• EXERCISE PROMPT: Put the lines of each record below into a numbered list, dropping any blank lines. Leave the pictures out of your answer.

--- Start LISTED ENTRIES ---

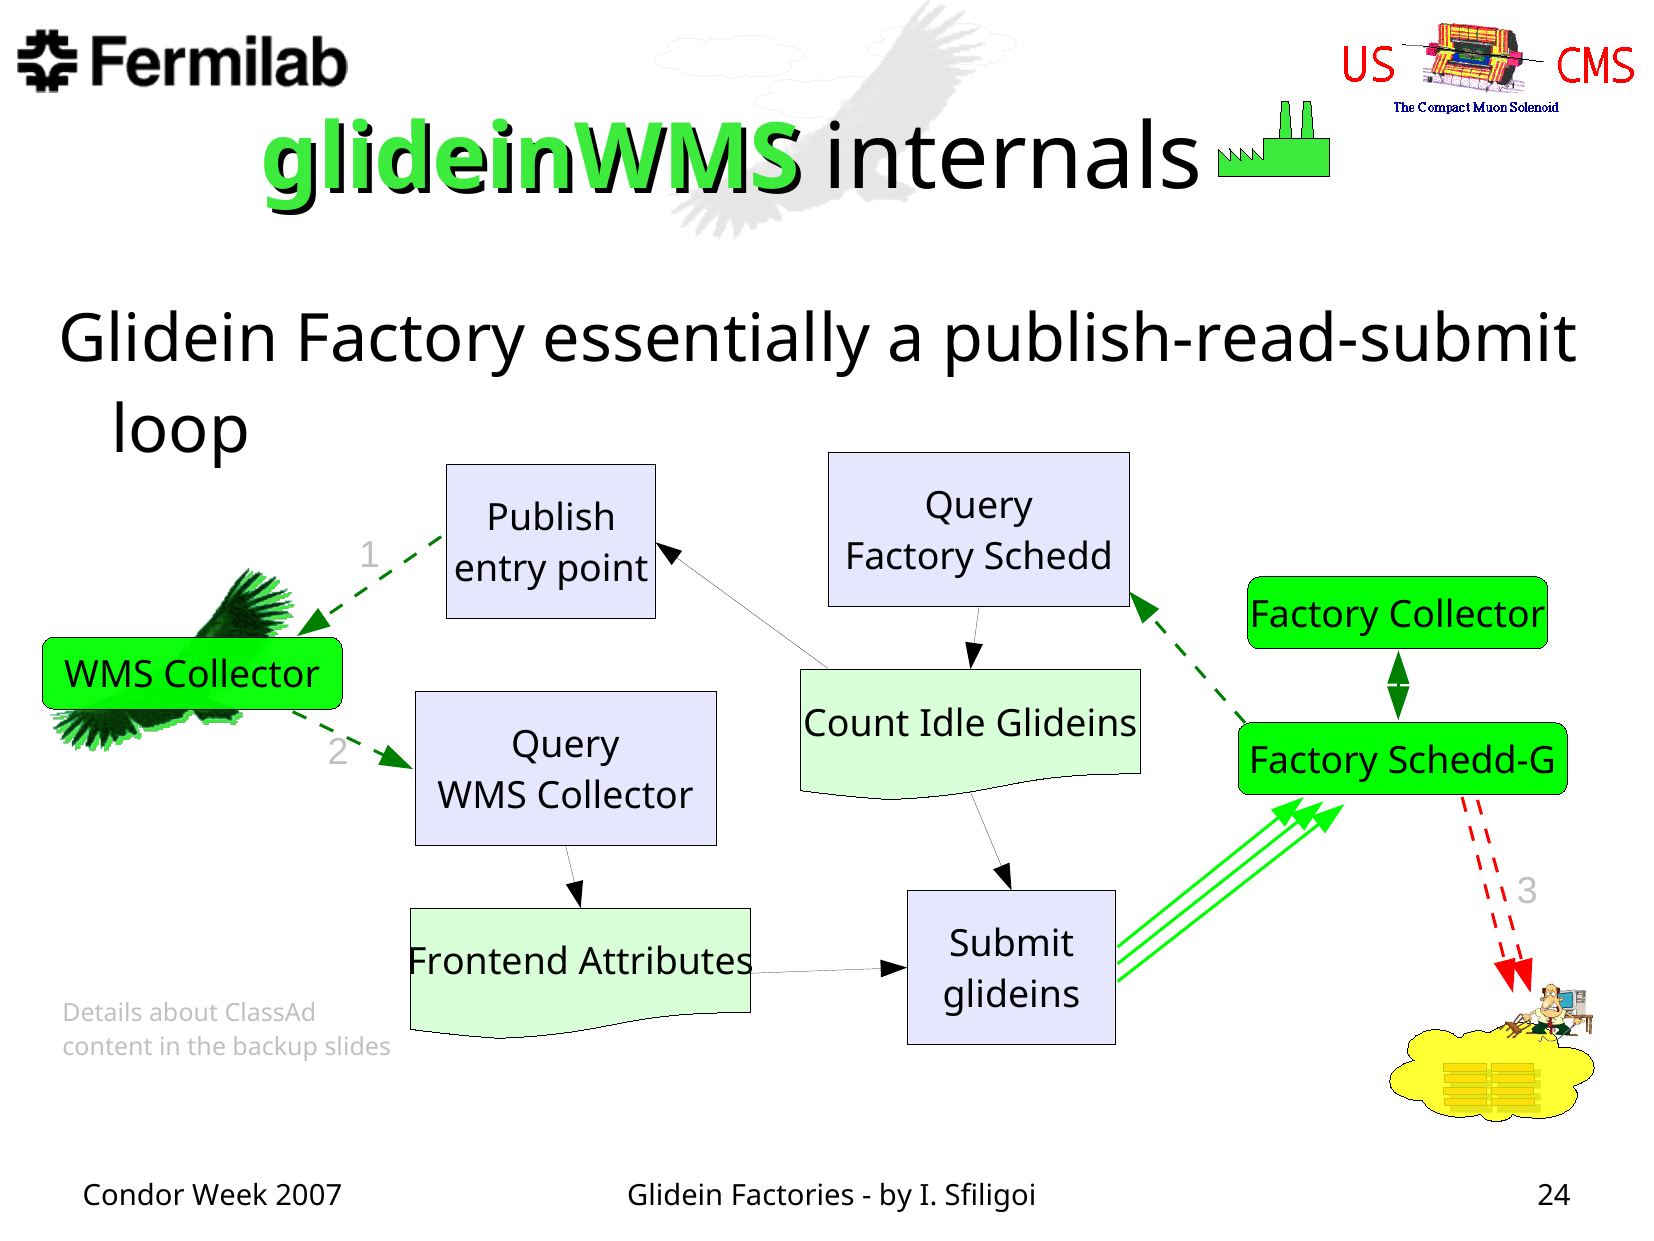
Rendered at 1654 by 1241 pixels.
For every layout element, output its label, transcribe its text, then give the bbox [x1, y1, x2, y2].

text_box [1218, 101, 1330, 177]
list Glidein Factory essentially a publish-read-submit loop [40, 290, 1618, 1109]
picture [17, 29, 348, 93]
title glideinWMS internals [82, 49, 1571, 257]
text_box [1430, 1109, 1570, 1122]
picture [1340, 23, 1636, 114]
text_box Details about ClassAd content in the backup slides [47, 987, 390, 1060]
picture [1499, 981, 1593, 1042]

--- End LISTED ENTRIES ---

• CORRECT RESULT:
1. Rendered at 1654 by 1241 pixels.
2. For every layout element, output its label, transcribe its text, then give the bbox [x1, y1, x2, y2].
3. text_box [1218, 101, 1330, 177]
4. list Glidein Factory essentially a publish-read-submit loop [40, 290, 1618, 1109]
5. picture [17, 29, 348, 93]
6. title glideinWMS internals [82, 49, 1571, 257]
7. text_box [1430, 1109, 1570, 1122]
8. picture [1340, 23, 1636, 114]
9. text_box Details about ClassAd content in the backup slides [47, 987, 390, 1060]
10. picture [1499, 981, 1593, 1042]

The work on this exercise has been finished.